Com aumento do desemprego no país, cresce a procura por empresas especializadas em ‘demissão responsável’

JOANA CUNHA

DE SÃO PAULO

“Estamos fazendo uma reestruturação na empresa e a sua posição foi extinta. Precisaremos de outra estrutura funcional que vai absorver suas atividades. Agradecemos sua participação.”

Variações desse discurso se tornaram um fantasma para milhares de trabalhadores brasileiros e um mantra na mente de executivos de empresas especializadas em demissões desde que a crise deflagrou a escalada do desemprego no país.

Enquanto a economia desacelera, corroendo o nível de ocupação, quem fatura são as firmas de “outplacement”, aquelas especializadas no que chamam de “transição profissional” e também em demissão, termo menos eufemístico e mais adequado ao contexto atual.

O serviço é contratado por companhias que pretendem demitir um ou mais funcionários e buscam auxílio para elaborar a forma de informá-los da má notícia. Tais empresas também oferecem auxílio psicológico e orientam os demitidos sobre como procurar emprego por um período que pode chegar a um ano.

Quem escolhe os que serão dispensados e os avisa é o próprio empregador.

O objetivo é fazer “desligamentos menos traumáticos”, segundo Marshal Raffa, diretor da Thomas Case, cujos contratos cresceram mais de 50% desde o início de 2014.

“É a demissão responsável”, explica Raffa, usando palavras como “acolhimento” e “conscientização”.

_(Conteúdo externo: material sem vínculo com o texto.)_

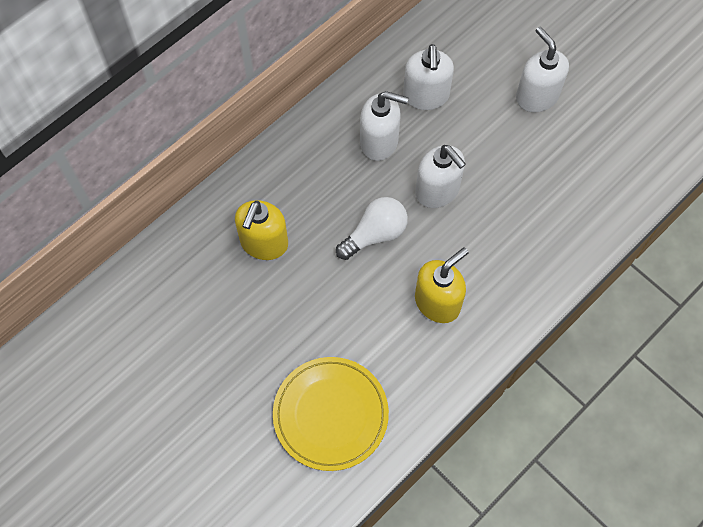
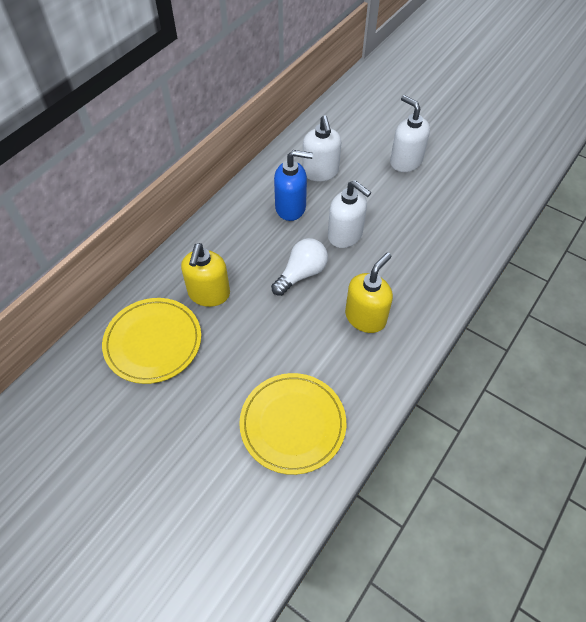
camera: 10 degrees left, 10 degrees down
(194, 293) = (153, 342): none -> yellow plate
(379, 142) = (291, 207): white soap dispenser -> blue soap dispenser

No momento atual, considerado por executivos de “outplacement” uma das piores ondas de demissões que já vivenciaram, os cortes envolvem redução de custo e busca de eficiência operacional.

As empresas estão fazendo demissões mais drásticas que na crise de 2009, segundo Rafael Souto, presidente-executivo da Produtive, que neste primeiro trimestre registrou alta de 25% em tais contratos ante igual período de 2014.

“O que preocupa é que estão cortando muito num momento em que há pouco se reclamava de falta de talentos. São talentos que elas demoraram para incorporar”, diz.

No primeiro trimestre deste ano, 50,3 mil vagas foram fechadas. Em igual período de 2009, foram cortados 26,6 mil postos. A taxa de desemprego no país fechou o primeiro trimestre em 7,9%.

“Em outras crises havia menos empresas se reestruturando. Fusões e aquisições são um fator adicional que gera demissões. Arrisco dizer que este é um momento que nunca vimos”, diz Lucia Costa, diretora da Stato, que teve alta de 22% nos contratos de transição de carreira.